Well, I didn't want to rehang all the angle iron, so I compromised. I cut the verticle bars and and loosened up some parts to gain about 2 inches on the head unit end. It looks level...enough...if you squint. (Obviously, I retightened everything in the end.) The old angle iron is way, way thicker than the stuff Chamberlain put in the box!

Anyway, I finished it Friday night and it works like a champ! My wife is happy to have her door operational again. I bought two units as at 22 years old, my side probably won't last much longer any way. And since I've done one (my first ever) the second will go in half the time! (Go away, Murphy!) Maybe I'll document w/ pictures for a project demo.

One strange thing: I originally put CFL bulbs in the unit Friday night. During the electric eye set up, it kept tripping the GFI circuit in the garage.
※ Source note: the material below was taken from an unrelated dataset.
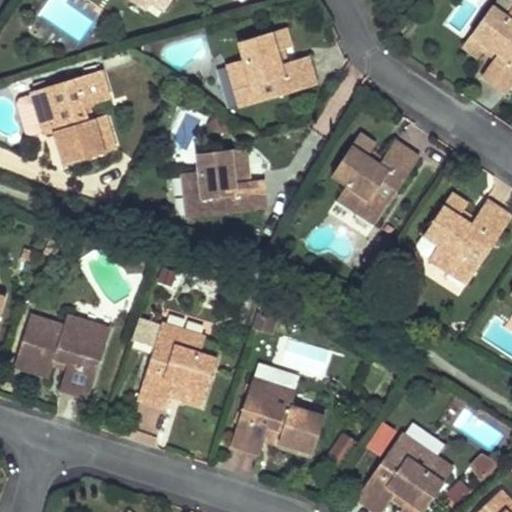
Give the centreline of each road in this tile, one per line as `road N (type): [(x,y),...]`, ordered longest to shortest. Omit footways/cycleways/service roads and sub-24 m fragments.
road 1 (residential): [(49,439),(281,511)]
road 2 (residential): [(511,155),(378,68),(337,0)]
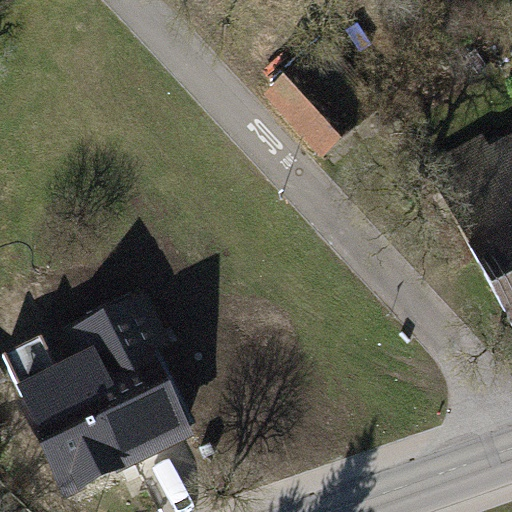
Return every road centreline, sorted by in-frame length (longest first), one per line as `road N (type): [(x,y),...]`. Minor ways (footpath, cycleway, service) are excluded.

Even after all was working well, the GFI would trip sometimes (about 3 times from Friday night to Saturday afternoon.).

I put incandescent bulbs in early Saturday evening and no GFI trips since.

Is there a known incompatibility w/ Chamberlain openers and CFLs?


----------



## cgoll (Apr 23, 2008)

And just to clarify, the 'rail' I refer to is the part the opener's drive carriage slides on.

The Chamberlain install manual calls the parts the door rollers use the 'track', same as Ron calls them.

And, FWIW, my tracks are level. My rail, not so much.


----------



## Ron6519 (Mar 28, 2007)

Never came accross a GFI trip with a bulb before.
It shouldn't make any difference, though.
Ron


----------



## cgoll (Apr 23, 2008)

I can't imagine why it would make a difference either, but, at least for me, it seemed to do so.

Maybe I'll let it go a few weeks and then put the CFLs back in and see what happens.


----------